In 2020, I finally took the leap, establishing M.C. Thoroughbreds. As it turned out, the unforeseen outbreak of Covid made it a difficult enough start. With so much uncertainly around the industry, we ended up keeping yearlings for longer than expected.

Obviously, that had a knock-on effect as there were months with no money coming in. Fortunately, when we came out of Covid, there was a huge demand for breeze-up horses. In a small operation such as ours, you are hoping to strike lucky with two or three breezers each year that help pay for the rest. Horses such as Summer Is Tomorrow and Water Of Leith helped build the foundations.

The Dubai Sale has also been very good to us over the last couple of years. You need to be getting results on a stage such as that.

The 2023 crop have proven to be exceptional with Rock Of The Mountain, Ballymount Boy and Big Evs all excelling. The first-named is a leading juvenile in Scandanavia, the second a listed winner for Adrian Keatley and the latter, the pick of the lot, winning for Mick Appleby at Royal Ascot and the Breeders’ Cup. Big Evs, Big Evs, who aside from myself was also owned by Thomond and Noel McDonald, missed an engagement at the Craven Sales but was later bought privately by Conor Quirke of Hunting Hill Stud.
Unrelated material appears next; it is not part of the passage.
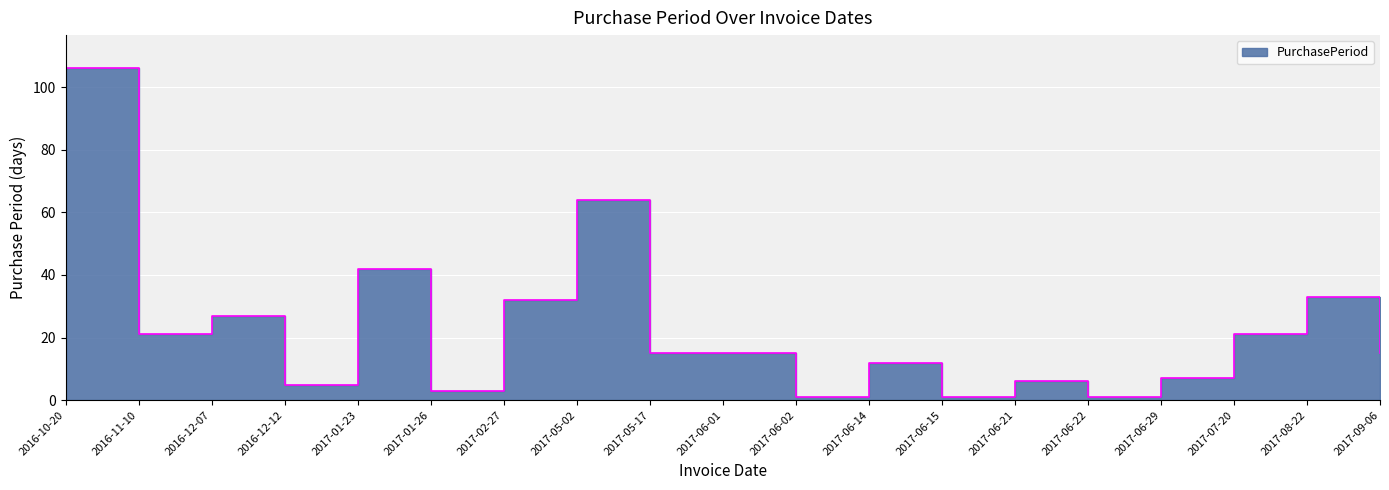

What is the ratio of the value at 2017-07-20 to the value at 2017-06-02?

21.0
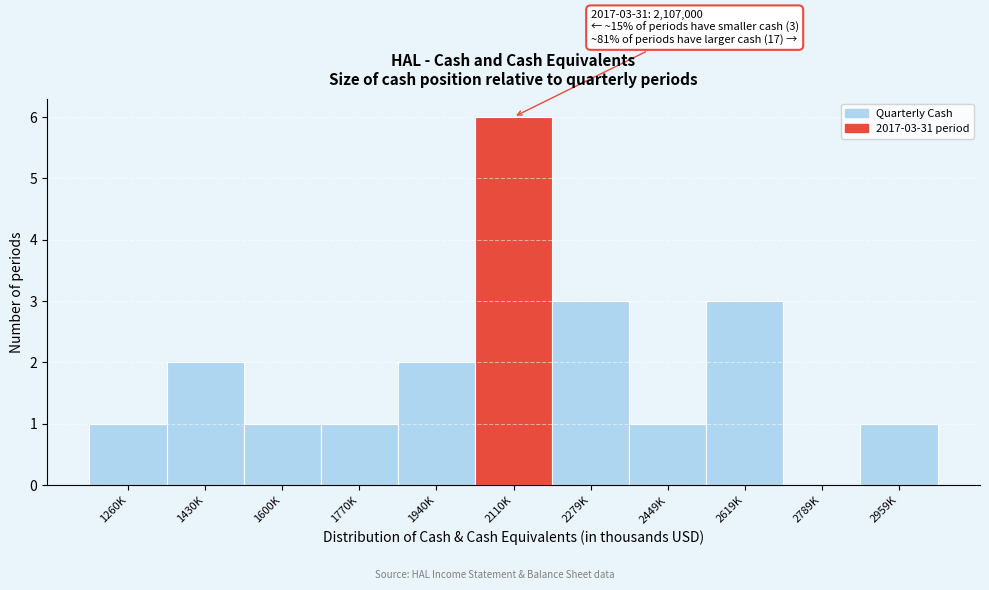

Reading left to right, extract all data points from this chart.

1260K=1	1430K=2	1600K=1	1770K=1	1940K=2	2110K=6	2279K=3	2449K=1	2619K=3	2789K=0	2959K=1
Adrian Keatley bought Ballymount Boy himself before later selling the colt to Wathnan Racing. Both men trusted in their own judgement, so deserve every credit for the subsequent exploits of their purchases.

Although we always knew Big Evs was a very fast horse, I’d be lying if I said I wasn’t surprised by just how good he turned out.

Big Evs wasn’t ever stopping at the end of his work, so in hindsight, he had the ideal blend of speed and stamina. To produce a Grade 1 winner of his calibre so early in the life of M.C. Thoroughbreds is fantastic.

We are a very small operation with no more than 18-20 breezers each season. My girlfriend Oceane and I do all the breaking/training, while head man Mick Dwyer and my dad, Tony, are invaluable on the ground.

Being able to make our mark in one of the most competitive environments globally is a source of huge satisfaction to us. Men like Norman Williamson, Willie Browne and Con Marnane are some of the best in the business. If M.C. Thoroughbreds can even achieve half of what they have, then we will have done very well.